Toda partícula tem uma antipartícula (que tem a mesma natureza, mas com a carga contrária – se é um próton, que tem carga +1, sua antipartícula é o antipróton, que tem carga -1). Se eles se encontram, ele se aniquilam. Mas como no universo “nada se cria, nem se destrói, tudo se conserva”, o resultado desse encontro produz o fóton (luz), que tem energia equivalente à massa dessas duas partículas.

Da mesma forma acontece com a matéria: ela também possui a sua antimatéria, e se elas se encontram, elas se aniquilam. Ou seja, nós e toda a matéria existimos porque não nos encontramos com a antimatéria, o que significa que o “nosso universo é feito muito mais de matéria que de antimatéria. É essa assimetria que permite que o universo exista”, explica Ana.

“Mas nós ainda não entendemos o porquê disso”. A resposta para essa pergunta pode ser a chave também para responder por que nós, a matéria, existimos. Existem muitos modelos teóricos para tentar explicar. “A teoria avançou muito”, explica, Ana, “mas os experimentos ainda não acompanharam. Falta tecnologia”, aponta a física.

Pode ser que os neutrinos e suas antipartículas tenham comportamentos parecidos com a matéria e a antimatéria. Por exemplo, a antipartícula dos neutrinos podem ser eles mesmos, uma vez que não possuem carga. E se a matéria fosse sua própria antimatéria? Essas e outras dúvidas podem ser respondidas pelas descobertas realizadas pelo DUNE, que podem dar conta, inclusive, de explicar a quantidade de matéria escura que se alega existir.

Arapuca para capturar Neutrinos 

A relação da cientista com os Neutrinos, entretanto, começou antes mesmo de seu namoro com Segretto. Enquanto fazia o doutorado no RJ, Ana já começou a estudar o decaimento das partículas.

Mas foi só quando chegou à Itália que Ana participou de um experimento chamado LVD, que tinha o objetivo de detectar neutrinos, produzidos quando uma ‘estrela supernova’ (tipo de estrela que representa, na verdade, a morte de uma estrela) entra em colapso (a última estrela que temos notícia é a supernova de 1987). Depois, ela trabalhou tentando descobrir se os neutrinos são diferentes das suas antipartículas (partículas que constituem a antimatéria e tem carga oposta) ou não.

Esse foi um momento muito marcante para a física brasileira. “Eu fiz toda a conta, eu entendo a teoria, mas ela existe ou não?
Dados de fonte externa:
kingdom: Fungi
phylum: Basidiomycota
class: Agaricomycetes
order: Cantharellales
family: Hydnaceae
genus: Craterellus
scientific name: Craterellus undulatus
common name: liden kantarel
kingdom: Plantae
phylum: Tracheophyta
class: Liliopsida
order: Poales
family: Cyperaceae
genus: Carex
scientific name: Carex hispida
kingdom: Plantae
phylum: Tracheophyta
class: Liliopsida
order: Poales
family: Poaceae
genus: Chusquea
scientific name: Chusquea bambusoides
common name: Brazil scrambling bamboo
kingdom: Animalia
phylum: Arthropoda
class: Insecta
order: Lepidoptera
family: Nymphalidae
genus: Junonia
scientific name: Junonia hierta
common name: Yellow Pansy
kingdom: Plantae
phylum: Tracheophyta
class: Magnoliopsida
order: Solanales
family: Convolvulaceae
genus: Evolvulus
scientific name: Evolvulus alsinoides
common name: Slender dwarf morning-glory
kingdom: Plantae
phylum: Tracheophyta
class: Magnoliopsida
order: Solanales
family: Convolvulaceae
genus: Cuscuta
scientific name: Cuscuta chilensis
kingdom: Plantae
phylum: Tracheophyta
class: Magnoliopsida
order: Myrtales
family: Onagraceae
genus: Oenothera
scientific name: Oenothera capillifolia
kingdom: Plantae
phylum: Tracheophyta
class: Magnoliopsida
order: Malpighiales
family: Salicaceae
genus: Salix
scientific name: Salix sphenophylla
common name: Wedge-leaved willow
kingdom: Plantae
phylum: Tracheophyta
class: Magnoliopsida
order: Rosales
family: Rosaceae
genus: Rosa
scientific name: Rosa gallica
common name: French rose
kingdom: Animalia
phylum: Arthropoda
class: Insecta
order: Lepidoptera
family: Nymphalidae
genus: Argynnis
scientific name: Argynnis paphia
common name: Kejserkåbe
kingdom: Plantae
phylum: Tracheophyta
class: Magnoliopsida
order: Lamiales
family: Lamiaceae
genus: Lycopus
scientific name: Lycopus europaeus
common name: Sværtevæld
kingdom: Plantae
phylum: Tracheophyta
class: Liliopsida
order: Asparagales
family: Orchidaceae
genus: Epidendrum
Eu queria testar, colocar a mão na massa”.

Para testar, Ana teria que criar uma “arapuca” para capturar os neutrinos. E a ideia de como fazer isso surgiu quando Segretto já fazia parte de sua vida.

“Essa foi uma ideia que nasceu dentro do carro”, conta Ana, dando risada ao se lembrar. Eles estavam saindo do laboratório subterrâneo em que trabalhavam em direção a casa onde moravam.

Durante 35 km, o casal ficou falando sobre como aprisionar fótons (“luz” liberada quando ocorre o choque entre partículas que podem ser neutrinos).

Eles já trabalhavam no projeto de um sistema de detecção composto por duas barras acrílicas, que serviria como guia de luz e fazia com que os fótons chegassem à extremidade das barras, onde seriam detectados.

Mas, o casal verificou que esse sistema, conhecido como DUNE (Experimento Subterrâneo Profundo de Neutrinos, em inglês), tinha uma eficiência insatisfatória para eventos de baixa energia, como é o caso dos neutrinos de supernova.

Segretto, entretanto, enquanto trabalhava no projeto do DUNE, tinha encontrado um filtro de luz com a capacidade de deixar passar alguns tipos de onda por um lado, e refletir outros tipos do outro lado.

Foi então que Ana pensou: “e se combinássemos esse filtro com os conhecidos wavelenght shifters (um material fotofluorescente que absorve fótons de alta frequência e os emite com uma frequência mais baixa)?”.

Com isso, o fóton produzido no gás nobre argônio (como não é possível ver o neutrino, o argônio permite enxergar a trajetória dele, a partir das partículas que o neutrino desloca ao passar) atravessaria o material, mas se transformaria em outro com o filtro, e por isso ele refletiria do outro lado e permaneceria “preso” no meio. Mas aí seria preciso um recipiente refletor para aprisionar os fótons: eles usaram teflon, e acoplado a ele, sensores de silício (SIPM) para conseguir fazer a detecção.

Foi durante o bate papo na volta para casa que eles entenderam que esse filtro (foto abaixo) para prender os fótons podia ser fechado. “Vamos fazer uma caixinha!”, pensaram. Assim, quando o fóton entra dentro dela, ele não consegue sair, e após algumas reflexões, ele pode ser detectado.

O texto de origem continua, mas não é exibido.